The secret service has an ongoing political rivalry with the Eastern Depot, another imperial spy agency led by the eunuch Cao Zhengchun. The Emperor knows that Zhu and Cao are equally influential in politics, so he has been pitting them against each other in order to prevent either side from gaining too much power. The four agents help Zhu counter Cao's machinations on one hand, and perform their duties by protecting the Emperor from domestic and foreign threats on the other hand.

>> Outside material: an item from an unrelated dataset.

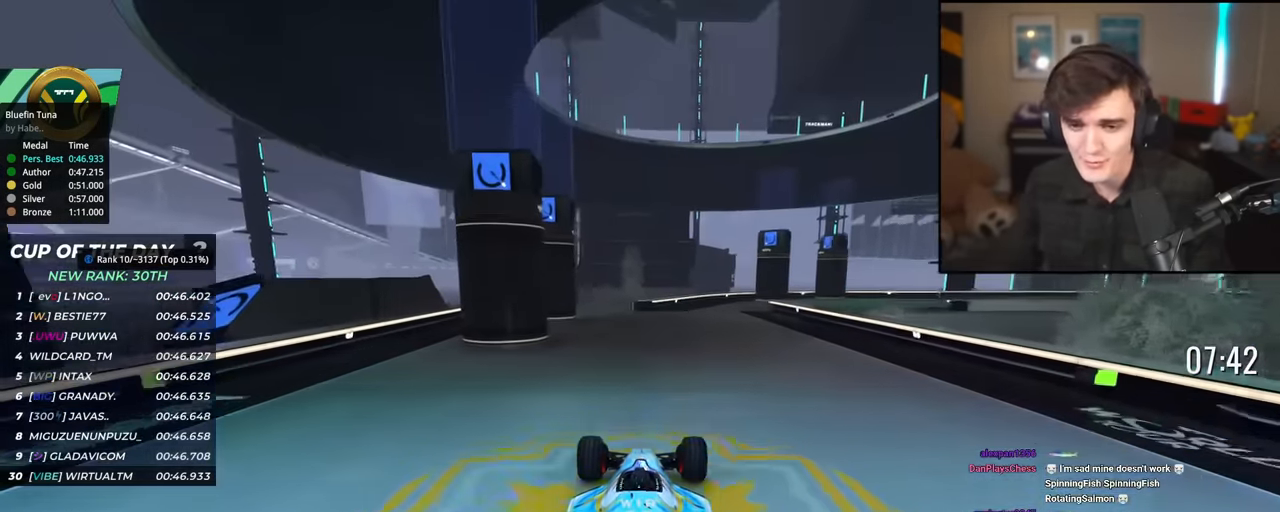
{"keys": ["right", "up"], "events": [[250, "right", "down"], [350, "right", "up"], [484, "right", "down"]]}
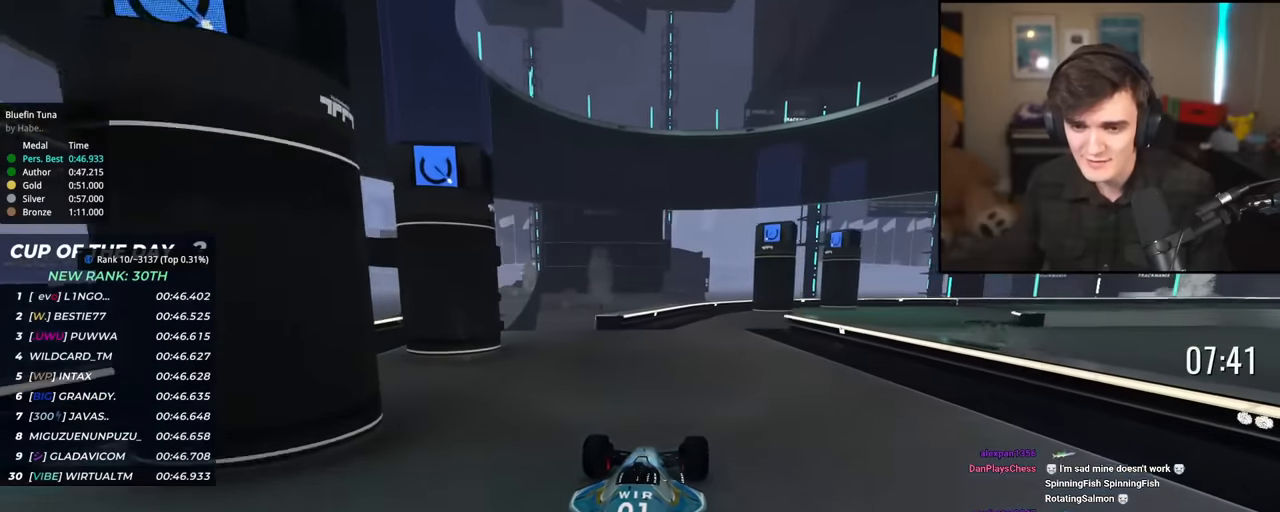
{"keys": ["right", "up"], "events": [[134, "right", "up"], [418, "right", "down"]]}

Zhu ultimately defeats and eliminates Cao, becoming the single, most powerful figure in the imperial court. At this point, he finally reveals his true colours. All these years, he has been secretly plotting an elaborate scheme to usurp the throne from the Emperor, and he is now in the best position to do so; the four agents are merely his pawns. In the end, the three surviving agents combine forces to defeat their treacherous master and save the Emperor.

== Production ==
Shooting for The Royal Swordsmen started on 22 March 2004 in Wuxi, and wrapped up on 21 June in the same year.

== Broadcasts ==
The series was first aired in mainland China on Shenzhen Media Group's Drama Channel on 30 January 2005. It started airing on 14 February 2005 on CTS Main Channel in Taiwan, and on 25 October 2006 on TVB in Hong Kong.